Casting à la première : Andrey Berezin, Ditta Miranda Jasjfi, Scott Jennings, Nayoung Kim, Blanca Noguerol Ramírez, Breanna O´Mara, Azusa Seyama, Julian Stierle, Tsai-Wei Tien, Paul White, Tsai-Chin Yu
Le théâtre de Tim Etschells
In terms of time
Il n’est plus question de danse. Les danseurs sont acteurs. La scénographie, le jeu théâtral, la mise en avant de la personnalité de chacun sont en la forme proche du théâtre de Pina. Mais sur le fond, j’ai trouvé la pièce ennuyeuse malgré des scènes soignées. Je n’en ai pas compris le sujet. Je me suis sentie très extérieure à ce qui se passait ou pas sur scène. J’avais envie de voir mes danseurs préférés danser et j’ai été déçue dans mes attentes.

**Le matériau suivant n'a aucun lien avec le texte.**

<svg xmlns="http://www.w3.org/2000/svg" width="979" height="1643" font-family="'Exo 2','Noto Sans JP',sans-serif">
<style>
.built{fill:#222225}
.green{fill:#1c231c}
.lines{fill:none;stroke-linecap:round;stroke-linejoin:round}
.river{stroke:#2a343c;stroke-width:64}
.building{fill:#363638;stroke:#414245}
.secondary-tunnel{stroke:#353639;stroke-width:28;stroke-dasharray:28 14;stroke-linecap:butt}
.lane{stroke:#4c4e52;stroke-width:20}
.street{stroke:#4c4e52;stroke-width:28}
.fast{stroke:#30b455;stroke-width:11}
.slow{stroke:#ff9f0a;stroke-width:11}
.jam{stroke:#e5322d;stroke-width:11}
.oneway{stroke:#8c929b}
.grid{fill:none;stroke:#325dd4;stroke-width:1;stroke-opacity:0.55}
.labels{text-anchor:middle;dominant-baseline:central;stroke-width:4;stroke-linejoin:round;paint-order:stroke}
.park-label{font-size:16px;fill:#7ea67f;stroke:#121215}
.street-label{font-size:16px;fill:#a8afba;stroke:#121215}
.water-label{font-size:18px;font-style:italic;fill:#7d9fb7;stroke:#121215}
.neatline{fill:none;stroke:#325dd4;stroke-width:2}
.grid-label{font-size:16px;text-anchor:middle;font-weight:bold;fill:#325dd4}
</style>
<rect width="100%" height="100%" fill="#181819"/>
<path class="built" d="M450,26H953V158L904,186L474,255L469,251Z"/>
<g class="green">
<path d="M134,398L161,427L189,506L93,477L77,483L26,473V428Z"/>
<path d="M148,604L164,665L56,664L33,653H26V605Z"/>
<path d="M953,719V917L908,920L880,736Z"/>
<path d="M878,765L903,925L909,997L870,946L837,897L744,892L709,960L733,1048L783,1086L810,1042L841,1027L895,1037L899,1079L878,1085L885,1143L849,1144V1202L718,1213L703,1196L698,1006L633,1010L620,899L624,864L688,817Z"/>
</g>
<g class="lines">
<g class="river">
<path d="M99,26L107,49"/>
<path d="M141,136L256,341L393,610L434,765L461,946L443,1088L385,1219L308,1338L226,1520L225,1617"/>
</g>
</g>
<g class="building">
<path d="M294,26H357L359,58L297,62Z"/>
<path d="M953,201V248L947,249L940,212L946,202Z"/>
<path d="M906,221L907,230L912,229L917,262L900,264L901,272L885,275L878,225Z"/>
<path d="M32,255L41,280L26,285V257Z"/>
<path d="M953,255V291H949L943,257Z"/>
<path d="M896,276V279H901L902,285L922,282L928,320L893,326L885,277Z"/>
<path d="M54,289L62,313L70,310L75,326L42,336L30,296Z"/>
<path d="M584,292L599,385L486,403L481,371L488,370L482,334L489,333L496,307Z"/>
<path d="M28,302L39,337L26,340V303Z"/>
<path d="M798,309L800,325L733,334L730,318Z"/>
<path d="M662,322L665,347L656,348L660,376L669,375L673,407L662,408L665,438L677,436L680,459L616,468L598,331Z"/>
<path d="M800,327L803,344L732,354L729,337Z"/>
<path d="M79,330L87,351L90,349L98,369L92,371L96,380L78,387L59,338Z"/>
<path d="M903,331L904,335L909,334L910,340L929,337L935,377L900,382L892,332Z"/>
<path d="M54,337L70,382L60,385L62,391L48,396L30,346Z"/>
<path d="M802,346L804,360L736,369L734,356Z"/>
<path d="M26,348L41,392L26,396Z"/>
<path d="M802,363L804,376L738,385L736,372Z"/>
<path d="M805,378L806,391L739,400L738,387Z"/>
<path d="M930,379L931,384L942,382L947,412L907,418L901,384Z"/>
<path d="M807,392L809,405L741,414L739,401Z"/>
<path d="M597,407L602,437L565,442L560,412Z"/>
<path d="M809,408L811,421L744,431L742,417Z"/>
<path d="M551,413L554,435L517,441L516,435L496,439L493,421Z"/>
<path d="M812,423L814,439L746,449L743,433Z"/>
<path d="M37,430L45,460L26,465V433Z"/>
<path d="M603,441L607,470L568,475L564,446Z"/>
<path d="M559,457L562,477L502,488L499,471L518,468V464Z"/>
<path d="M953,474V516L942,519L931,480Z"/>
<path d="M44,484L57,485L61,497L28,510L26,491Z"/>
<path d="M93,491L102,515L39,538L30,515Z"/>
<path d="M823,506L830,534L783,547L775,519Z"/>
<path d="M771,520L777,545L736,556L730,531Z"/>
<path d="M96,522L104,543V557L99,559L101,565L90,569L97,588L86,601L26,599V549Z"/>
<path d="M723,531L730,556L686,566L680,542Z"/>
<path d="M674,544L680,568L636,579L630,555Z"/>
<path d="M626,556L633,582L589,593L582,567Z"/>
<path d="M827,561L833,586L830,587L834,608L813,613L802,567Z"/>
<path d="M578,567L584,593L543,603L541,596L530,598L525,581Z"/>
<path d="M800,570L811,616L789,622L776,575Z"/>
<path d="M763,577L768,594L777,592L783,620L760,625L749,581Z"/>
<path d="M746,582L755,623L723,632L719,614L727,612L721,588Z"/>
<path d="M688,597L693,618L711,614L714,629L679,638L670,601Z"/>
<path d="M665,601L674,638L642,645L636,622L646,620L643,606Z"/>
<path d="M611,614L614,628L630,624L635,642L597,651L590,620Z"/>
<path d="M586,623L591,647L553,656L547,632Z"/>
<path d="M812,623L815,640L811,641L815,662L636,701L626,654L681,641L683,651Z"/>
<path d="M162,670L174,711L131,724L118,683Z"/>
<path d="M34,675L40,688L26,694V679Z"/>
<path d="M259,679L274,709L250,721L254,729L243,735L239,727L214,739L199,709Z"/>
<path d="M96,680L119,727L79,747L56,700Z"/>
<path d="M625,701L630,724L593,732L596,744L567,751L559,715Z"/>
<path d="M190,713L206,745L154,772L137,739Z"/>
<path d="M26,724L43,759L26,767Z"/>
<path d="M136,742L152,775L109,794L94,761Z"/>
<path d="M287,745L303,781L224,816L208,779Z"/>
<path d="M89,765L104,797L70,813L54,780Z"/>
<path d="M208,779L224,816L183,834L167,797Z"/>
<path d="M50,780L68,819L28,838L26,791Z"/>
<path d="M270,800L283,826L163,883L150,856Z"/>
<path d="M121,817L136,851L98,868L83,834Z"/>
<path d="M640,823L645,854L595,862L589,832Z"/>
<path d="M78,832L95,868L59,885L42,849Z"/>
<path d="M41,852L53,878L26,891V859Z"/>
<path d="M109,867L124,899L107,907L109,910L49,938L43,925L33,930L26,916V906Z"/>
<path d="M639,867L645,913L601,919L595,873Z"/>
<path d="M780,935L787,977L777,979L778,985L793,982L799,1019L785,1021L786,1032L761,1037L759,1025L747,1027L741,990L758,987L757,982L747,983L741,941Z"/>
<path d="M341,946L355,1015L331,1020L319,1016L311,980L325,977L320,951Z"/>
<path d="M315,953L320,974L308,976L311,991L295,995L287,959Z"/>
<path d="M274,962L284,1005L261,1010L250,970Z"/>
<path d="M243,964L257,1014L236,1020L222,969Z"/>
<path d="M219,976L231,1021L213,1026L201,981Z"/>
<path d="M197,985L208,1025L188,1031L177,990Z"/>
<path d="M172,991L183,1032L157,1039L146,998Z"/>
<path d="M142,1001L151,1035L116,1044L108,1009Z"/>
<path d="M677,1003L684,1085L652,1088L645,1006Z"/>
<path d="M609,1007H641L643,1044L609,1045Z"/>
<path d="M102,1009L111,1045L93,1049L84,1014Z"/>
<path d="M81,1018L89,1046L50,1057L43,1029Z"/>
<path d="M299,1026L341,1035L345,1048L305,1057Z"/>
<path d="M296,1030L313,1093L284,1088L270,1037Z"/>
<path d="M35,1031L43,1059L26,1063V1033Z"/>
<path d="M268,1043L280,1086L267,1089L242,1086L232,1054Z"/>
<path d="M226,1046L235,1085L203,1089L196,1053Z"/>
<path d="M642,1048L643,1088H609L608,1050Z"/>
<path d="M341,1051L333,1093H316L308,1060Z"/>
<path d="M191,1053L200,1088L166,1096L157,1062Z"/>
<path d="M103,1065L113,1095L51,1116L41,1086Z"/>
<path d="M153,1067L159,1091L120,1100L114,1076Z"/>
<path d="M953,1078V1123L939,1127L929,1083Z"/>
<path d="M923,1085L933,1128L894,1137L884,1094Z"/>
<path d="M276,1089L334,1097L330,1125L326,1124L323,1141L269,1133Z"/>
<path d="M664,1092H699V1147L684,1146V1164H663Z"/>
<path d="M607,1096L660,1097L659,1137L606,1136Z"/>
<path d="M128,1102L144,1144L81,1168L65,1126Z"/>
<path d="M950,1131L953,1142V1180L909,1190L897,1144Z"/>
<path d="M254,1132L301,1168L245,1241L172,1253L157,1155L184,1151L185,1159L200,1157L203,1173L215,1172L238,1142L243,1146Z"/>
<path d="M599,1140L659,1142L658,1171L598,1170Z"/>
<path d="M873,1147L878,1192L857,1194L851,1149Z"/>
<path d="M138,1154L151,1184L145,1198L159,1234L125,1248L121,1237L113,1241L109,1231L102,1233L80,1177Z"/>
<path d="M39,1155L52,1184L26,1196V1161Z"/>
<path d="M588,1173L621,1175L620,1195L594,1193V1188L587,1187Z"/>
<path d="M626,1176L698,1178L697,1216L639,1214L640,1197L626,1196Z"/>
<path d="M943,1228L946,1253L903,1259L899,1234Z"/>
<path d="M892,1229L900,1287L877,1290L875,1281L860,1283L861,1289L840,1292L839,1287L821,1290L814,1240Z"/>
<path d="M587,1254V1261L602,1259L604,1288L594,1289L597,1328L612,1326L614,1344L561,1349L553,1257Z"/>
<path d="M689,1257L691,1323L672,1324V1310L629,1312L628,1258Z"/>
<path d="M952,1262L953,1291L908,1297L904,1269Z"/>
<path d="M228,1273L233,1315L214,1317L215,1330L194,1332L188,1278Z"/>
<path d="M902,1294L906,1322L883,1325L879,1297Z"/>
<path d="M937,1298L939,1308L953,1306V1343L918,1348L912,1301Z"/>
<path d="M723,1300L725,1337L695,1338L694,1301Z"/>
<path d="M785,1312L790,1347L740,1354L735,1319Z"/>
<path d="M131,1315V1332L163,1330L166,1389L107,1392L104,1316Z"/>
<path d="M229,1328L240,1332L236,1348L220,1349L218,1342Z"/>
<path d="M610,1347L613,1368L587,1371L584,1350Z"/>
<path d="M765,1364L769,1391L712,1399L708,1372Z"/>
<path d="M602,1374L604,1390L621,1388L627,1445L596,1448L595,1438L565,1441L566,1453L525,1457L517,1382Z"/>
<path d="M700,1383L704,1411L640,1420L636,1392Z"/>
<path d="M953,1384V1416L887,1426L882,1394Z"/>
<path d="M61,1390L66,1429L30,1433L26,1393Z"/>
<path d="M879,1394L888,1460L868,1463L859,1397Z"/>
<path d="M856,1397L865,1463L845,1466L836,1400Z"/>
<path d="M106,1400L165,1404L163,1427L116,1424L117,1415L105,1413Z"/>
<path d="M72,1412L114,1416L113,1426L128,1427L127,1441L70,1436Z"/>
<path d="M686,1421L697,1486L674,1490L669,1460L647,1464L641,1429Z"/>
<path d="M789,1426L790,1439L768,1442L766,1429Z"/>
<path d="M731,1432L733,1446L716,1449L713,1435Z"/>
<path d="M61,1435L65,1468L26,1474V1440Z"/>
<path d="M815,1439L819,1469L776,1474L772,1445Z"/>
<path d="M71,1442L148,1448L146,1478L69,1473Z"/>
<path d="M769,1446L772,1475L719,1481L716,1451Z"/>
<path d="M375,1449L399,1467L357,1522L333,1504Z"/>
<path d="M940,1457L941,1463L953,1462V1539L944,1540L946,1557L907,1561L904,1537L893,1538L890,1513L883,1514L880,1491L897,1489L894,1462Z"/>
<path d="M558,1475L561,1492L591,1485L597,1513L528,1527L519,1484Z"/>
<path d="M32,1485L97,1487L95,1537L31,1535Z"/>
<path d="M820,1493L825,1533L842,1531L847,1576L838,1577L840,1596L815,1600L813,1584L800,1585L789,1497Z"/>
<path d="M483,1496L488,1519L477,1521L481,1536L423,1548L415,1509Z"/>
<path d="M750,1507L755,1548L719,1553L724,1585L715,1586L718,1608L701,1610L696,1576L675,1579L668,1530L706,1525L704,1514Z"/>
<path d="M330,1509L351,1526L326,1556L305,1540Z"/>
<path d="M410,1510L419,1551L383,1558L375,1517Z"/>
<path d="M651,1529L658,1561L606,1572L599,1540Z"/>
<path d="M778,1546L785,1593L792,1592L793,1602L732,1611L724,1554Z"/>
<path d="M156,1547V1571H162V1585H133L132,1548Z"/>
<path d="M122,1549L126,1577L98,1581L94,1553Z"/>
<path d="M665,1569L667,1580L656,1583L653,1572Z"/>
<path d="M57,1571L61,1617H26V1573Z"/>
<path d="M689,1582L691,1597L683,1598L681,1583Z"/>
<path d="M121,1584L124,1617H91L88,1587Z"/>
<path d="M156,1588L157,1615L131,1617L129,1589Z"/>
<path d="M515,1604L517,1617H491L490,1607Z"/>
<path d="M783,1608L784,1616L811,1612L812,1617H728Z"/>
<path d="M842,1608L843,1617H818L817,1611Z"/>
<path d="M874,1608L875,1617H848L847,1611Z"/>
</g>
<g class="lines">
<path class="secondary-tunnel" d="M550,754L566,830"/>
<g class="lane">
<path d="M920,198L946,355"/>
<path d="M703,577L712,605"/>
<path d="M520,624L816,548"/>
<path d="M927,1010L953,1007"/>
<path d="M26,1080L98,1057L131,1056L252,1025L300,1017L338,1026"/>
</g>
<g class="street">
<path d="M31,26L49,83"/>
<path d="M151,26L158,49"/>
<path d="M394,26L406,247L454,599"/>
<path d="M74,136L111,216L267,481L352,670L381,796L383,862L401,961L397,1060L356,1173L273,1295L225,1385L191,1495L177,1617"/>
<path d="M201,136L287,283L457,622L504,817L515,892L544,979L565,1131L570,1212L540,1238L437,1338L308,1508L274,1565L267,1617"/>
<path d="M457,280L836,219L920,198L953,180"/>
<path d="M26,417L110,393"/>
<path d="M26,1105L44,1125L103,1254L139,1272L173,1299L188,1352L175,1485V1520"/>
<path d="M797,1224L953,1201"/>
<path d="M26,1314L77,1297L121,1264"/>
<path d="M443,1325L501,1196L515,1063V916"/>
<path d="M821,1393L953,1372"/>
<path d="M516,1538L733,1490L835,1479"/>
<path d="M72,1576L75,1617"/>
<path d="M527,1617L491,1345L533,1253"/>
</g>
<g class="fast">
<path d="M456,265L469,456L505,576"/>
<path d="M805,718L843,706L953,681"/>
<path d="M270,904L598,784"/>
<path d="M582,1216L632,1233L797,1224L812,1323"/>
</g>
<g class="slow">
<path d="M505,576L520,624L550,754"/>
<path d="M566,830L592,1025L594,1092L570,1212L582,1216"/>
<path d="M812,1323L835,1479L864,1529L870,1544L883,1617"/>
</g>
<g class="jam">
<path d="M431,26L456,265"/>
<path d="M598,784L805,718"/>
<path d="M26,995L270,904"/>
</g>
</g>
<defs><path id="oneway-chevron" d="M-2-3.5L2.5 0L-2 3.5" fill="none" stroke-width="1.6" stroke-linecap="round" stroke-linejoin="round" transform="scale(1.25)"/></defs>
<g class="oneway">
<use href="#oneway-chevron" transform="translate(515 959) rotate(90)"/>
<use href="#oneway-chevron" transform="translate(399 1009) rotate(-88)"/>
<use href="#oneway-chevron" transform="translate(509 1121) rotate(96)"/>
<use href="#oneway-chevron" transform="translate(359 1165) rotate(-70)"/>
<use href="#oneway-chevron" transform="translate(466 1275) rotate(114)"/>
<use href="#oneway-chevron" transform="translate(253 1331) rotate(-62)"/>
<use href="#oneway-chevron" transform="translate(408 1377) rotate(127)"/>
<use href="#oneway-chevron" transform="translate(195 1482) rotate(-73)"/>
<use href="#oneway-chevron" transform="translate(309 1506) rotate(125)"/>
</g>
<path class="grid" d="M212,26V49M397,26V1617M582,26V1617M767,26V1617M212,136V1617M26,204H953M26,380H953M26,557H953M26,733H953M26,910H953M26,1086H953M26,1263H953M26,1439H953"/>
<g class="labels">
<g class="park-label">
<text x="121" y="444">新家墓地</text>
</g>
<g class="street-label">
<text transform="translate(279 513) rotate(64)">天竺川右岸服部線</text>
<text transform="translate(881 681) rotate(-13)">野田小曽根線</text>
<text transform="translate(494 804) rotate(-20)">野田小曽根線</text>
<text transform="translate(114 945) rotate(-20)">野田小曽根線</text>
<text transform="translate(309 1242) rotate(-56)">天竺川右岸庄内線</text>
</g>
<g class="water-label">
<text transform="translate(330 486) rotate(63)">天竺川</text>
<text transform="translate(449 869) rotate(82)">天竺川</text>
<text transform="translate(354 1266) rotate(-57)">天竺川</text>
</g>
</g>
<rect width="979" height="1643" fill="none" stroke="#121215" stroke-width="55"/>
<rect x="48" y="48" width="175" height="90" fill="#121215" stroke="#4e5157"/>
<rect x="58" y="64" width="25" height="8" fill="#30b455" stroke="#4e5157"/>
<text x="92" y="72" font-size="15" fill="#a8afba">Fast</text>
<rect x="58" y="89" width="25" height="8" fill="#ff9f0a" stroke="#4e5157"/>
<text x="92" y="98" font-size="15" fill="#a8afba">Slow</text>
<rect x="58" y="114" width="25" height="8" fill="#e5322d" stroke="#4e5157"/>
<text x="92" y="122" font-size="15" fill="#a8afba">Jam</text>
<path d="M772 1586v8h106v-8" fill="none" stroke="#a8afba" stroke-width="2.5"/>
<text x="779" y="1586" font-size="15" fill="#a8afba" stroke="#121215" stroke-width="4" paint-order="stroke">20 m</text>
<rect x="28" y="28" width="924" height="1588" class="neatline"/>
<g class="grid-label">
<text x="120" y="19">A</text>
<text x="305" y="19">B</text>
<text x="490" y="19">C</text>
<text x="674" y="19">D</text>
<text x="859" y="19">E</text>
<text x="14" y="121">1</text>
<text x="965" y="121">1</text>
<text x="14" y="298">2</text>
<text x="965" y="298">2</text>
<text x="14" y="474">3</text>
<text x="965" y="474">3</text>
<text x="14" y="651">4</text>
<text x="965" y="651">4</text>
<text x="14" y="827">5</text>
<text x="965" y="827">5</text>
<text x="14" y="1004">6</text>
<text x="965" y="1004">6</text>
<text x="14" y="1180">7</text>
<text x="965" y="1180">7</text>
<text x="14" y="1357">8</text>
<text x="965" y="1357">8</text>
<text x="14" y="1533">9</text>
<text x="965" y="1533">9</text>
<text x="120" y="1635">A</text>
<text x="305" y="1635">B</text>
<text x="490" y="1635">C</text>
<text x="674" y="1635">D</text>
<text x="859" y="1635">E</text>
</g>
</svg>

Que fera le Tanztheater de cette expérience de collaboration avec des artistes extérieurs ? Ira-t-il plus loin ? Est-ce que les Neue Stücke seront programmées à travers le monde ? Le site du Tanztheater n’en parle pas (encore), non plus le site de Chaignaud&Bengoléa.
Catherine Zavodska
Texte écrit en septembre, publié bien tardivement en janvier 2016. Depuis, j’ai eu l’immense plaisir de découvrir la création de François Chaignaud et Cécilia Bengoléa pour le CCN de Lorraine au Théâtre national de Chaillot en janvier 2016. La beauté à couper le souffle de certaines scènes ou chorégraphies est un autre point commun avec les pièces de Pina.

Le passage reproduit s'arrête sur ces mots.